I worked to get a longer peek beyond the others in front of me as Ozzy was dwarfed by the book handlers and security staff around him. I watched as the line creeped and plodded forward, prepping my books and recording the video that you can see above.
Once my view was clear, I marveled at how slowly and deliberately Ozzy signed his name. I knew going in that his signature isn’t one of the more exotic-looking ones out there, but even after three hours of signing he was focused on his task at hand. Despite his handwriting’s general appearance, he signs each and every autograph with precision. (Fascinating to this collector.)
The man many of us have seen comically screaming “Sharrrron!” and “Rock & Rolllll!” so many times on television with The Osbournes was a quiet, but unimposing ironman of a signer. He briefly glimpsed up at one of the fans in front of me, cracking just the hint of a smile at one point — I do think I might have gotten an evil eye from beyond a purple lens — and he also let loose a sigh as well as the work of a long day was just getting started at more than 600 autographs in.
I continued to record what I saw, focusing on precisely how he signed his name on one of the books ahead of me in the handling line — a signature as clean as the one already in my collection if not cleaner than others I have seen. (The Osbournes trading card set from Inkworks included autographs of Ozzy, Sharon, Jack and Kelly — I own them all.) And that’s what amazed me — the guy who is obviously seen the decades of drug abuse in his wild days negatively affect his health still has one hell of a steady signing hand. (Pro athletes who sign autographs with check-marks or flat-lines, please take notice. Further proof you’re lazy!)
Once my turn in line came up, I turned off my camera, and I quietly watched as he quietly signed my books. I was frozen in the moment, too starstruck to even notice his famous tattooed fingers that read “OZZY” — something we fans have seen countless times in heavy metal magazine photo shoots. I didn’t say anything — nor did I try to shake his hand, fearing I’d slow the line (or inspire a response from security) — but my moment with a rock icon was complete.
Even if it was awkward. (Like others on this day, I’m sure.)
The mission to add the autograph to my collection wasn’t about adding one more autograph, one more collection statistic — it was the ability to say “I met him,” or, at least in this case, “He was right there in front of me.”
After all, he’s the guy whose work fills a generous portion of my iPod (The Ozzy-era Black Sabbath box set?

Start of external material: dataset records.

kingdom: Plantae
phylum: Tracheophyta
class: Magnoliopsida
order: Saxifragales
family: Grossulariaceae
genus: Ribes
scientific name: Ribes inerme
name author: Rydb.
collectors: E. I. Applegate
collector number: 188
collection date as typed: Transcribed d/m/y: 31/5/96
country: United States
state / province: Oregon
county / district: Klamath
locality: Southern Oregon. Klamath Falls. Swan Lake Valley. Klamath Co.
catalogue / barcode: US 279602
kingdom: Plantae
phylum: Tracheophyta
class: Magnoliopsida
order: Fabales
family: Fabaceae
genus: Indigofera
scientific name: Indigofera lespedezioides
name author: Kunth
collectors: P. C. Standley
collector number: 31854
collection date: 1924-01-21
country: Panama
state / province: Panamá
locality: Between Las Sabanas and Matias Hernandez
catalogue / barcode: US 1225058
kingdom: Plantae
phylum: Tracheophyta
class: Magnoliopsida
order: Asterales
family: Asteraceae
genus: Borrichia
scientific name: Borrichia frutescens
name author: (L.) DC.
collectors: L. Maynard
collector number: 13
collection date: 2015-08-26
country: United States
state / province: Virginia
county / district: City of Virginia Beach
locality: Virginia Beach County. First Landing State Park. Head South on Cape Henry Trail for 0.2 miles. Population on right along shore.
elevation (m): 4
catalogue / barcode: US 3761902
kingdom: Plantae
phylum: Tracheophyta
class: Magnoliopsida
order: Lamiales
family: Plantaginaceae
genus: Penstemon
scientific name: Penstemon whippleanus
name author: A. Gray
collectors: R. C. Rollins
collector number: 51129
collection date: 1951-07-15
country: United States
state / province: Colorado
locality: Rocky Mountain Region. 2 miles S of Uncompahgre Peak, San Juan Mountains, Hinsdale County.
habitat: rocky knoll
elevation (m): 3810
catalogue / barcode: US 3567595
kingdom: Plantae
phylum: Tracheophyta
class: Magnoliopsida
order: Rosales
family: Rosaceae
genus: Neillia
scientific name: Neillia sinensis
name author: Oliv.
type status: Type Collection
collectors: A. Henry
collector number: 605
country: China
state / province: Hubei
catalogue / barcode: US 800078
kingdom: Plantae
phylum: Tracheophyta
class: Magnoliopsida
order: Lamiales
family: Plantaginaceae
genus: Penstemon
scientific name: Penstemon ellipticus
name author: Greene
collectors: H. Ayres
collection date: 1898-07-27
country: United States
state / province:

Must-own.) and whose work is brashly blaring from the speakers of my computer as I type this a few hours later.
Hundreds more fans awaited Ozzy as I made my exit from the store and into the packed parking lot. By 6 p.m., though, I was in my car letting out a big sigh of relief of my own with three clean signatures on the “I am Ozzy” title pages. They’ll join my modest autographed book collection that includes fellow Alabama alums Harper Lee (To Kill A Mockingbird) and Winston Groom (Forrest Gump) as well as a few notable favorites of mine that include Kevin Smith, Joe Namath, Jose Canseco and Hulk Hogan.
Roughly 10 hours after I had arrived, I started my car and opted for the radio station instead of my CD player for the drive home.
You’ll never guess whose voice I heard when it came on.